Does GOP really want to run on its record of support for Xcel?

It’s no surprise that Republicans have decided to contest the re-election campaign of Rep. Julie Bunn in Minnesota House District 56A, which extends all the way from Stillwater’s South Hill to the northern reaches of Woodbury.

And it’s no surprise that the GOP has made Bunn its No. 1 target, statewide, for the current election cycle — well, aside from the six so-called Rogue Republicans that they also want to defeat.

Nor is it surprising that the governor, who is also the leader of one of Minnesota’s political parties, sometimes uses the power of his office to enhance his party’s political prospects.

What’s surprising is that Gov. Tim Pawlenty and Republicans would want to remind voters in 56A about the fly ash landfill that Xcel Energy wanted to build in West Lakeland Township — a landfill that the Lower St. Croix Valley community and Bunn opposed, and the governor supported.

But that’s what the governor has done. He has raised the visibility of the issue, and of Bunn’s work on the issue, by appointing Bunn’s opponent, Kathy Lohmer, to the Citizen’s Board of the Minnesota Pollution Control Agency (MPCA).

Route to enviro qualifications?
“It sounds to me like it could be that (Republicans) are trying to get Rep. Bunn’s opponent some qualifications in the environment area,” Rep. Jean Wagenius, DFL-Minneapolis, told a reporter from the Pioneer Press. Indeed, environmental issues currently are not listed among Lohmer’s top five issues on her campaign website.

“Longtime political observers,” the Pioneer Press added, “said they had never heard of someone being appointed to (a) state board while seeking a legislative post.”

The governor’s spokesman, Brian McClung, disagreed. “The situation is not unusual,” he told the Pioneer Press. “There are a number of state representatives,” McClung said, “who are appointed to boards, so it is not that rare for board or commission members to be running for office.”

This is disingenuous, however, because in this case state law explicitly prohibits double-dipping. State law says that no member of the MPCA Citizen’s Board, other than the MPCA commissioner, “shall be an officer or employee of the state or federal government.”

Couldn’t continue if elected
Lohmer is not now an officer or employee of the state, of course. But it’s clear that if she is elected in November, she will not be able to continue to serve on the MPCA board.

Not only that, but claims that Lohmer’s appointment was motivated by considerations of geographical balance don’t hold up either. The MPCA board has four Greater Minnesota members, all from a triangular-shaped area of north-central Minnesota running from the Bemidji to Duluth to St. Cloud areas. One of the three metro members, Dr. Daniel Foley of Woodbury, already hails from Washington County. Geographical balance might have been served by an appointee from Anoka County, or Mankato or Rochester, but not Lake Elmo.
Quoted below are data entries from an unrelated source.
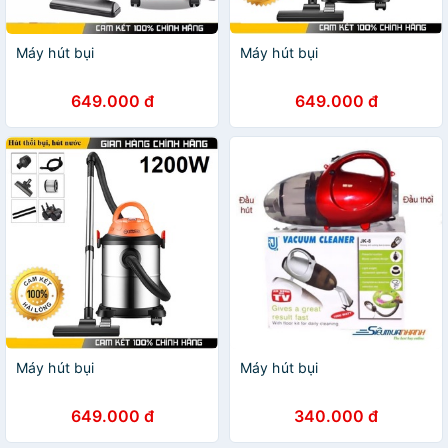
Máy hút bụi
Máy hút bụi
649.000 đ
649.000 đ
Máy hút bụi
Máy hút bụi
649.000 đ
340.000 đ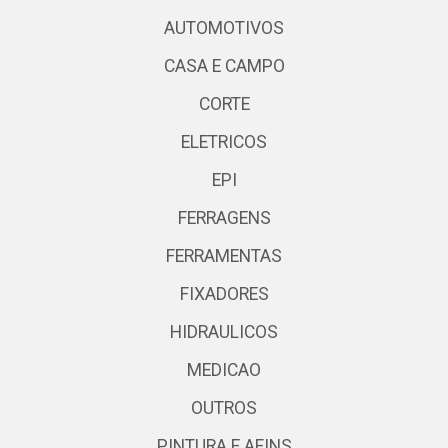
AUTOMOTIVOS
CASA E CAMPO
CORTE
ELETRICOS
EPI
FERRAGENS
FERRAMENTAS
FIXADORES
HIDRAULICOS
MEDICAO
OUTROS
PINTURA E AFINS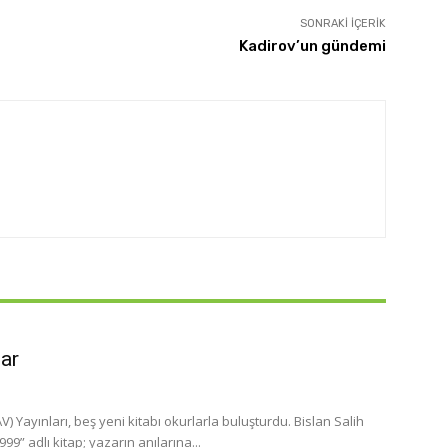
SONRAKI İÇERIK
Kadirov’un gündemi
lar
 Yayınları, beş yeni kitabı okurlarla buluşturdu. Bislan Salih
” adlı kitap; yazarın anılarına...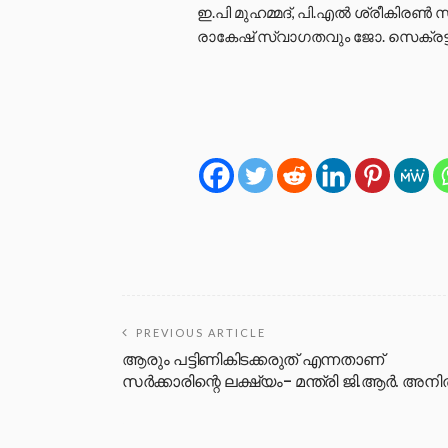
ഇ.പി മുഹമ്മദ്, പി.എല്‍ ശ്രീകിരണ്‍
രാകേഷ് സ്വാഗതവും ജോ. സെക്രട്ടറ
PREVIOUS ARTICLE
ആരും പട്ടിണികിടക്കരുത് എന്നതാണ്
സര്‍ക്കാരിന്റെ ലക്ഷ്യം- മന്ത്രി ജി.ആര്‍. അനില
Still, critics’ claims that the appointment is illegal or unethical would appear to be overstated. Rather, the appointment may be a political miscalculation, and that’s something that the voters will decide — not the courts.

The MPCA website says, “The Minnesota Pollution Control Agency (MPCA) Citizens’ Board considers and makes decisions on varied and complex pollution problems that affect areas of the state.”

One such issue was the adequacy of an Environmental Impact Statement (EIS) for the proposed West Lakeland landfill. The Citizens’ Board voted 5-1 to find the EIS to be adequate — and to allow the landfill project to go forward — May 20. Among the “yes” votes were the governor’s appointee as MPCA commissioner, Brad Moore, and citizen member Dennis Jensen of Duluth, whom the governor re-appointed to the board last week along with Lohmer.

Governor, Xcel objected to legislation
Meanwhile, Bunn introduced legislation that prohibits the siting of landfills in areas that are highly susceptible to groundwater contamination, which most observers believe the West Lakeland site to be. Bunn’s legislation became state law last month over the objections of the governor and Xcel. This was yeoman legislative work by any standard — but especially for a freshman lawmaker.

Bunn’s district is a traditionally safe Republican district. The GOP may feel that they lost the district in 2006 more than Bunn won it, because they simply didn’t take Bunn’s challenge to incumbent Mike Charron seriously enough. So observers expect Lohmer to run a strong challenge to Bunn’s re-election.

Still, there is every indication that Bunn’s opponent would have been a “yes” vote for the West Lakeland landfill project had she served on the MPCA Citizen’s Board a month ago. And there can be no question that Lohmer would not have authored legislation designed to prohibit landfills in gravel soils such as are found in West Lakeland.

It’s hard to imagine why Republicans wanted to run all of that up the flagpole.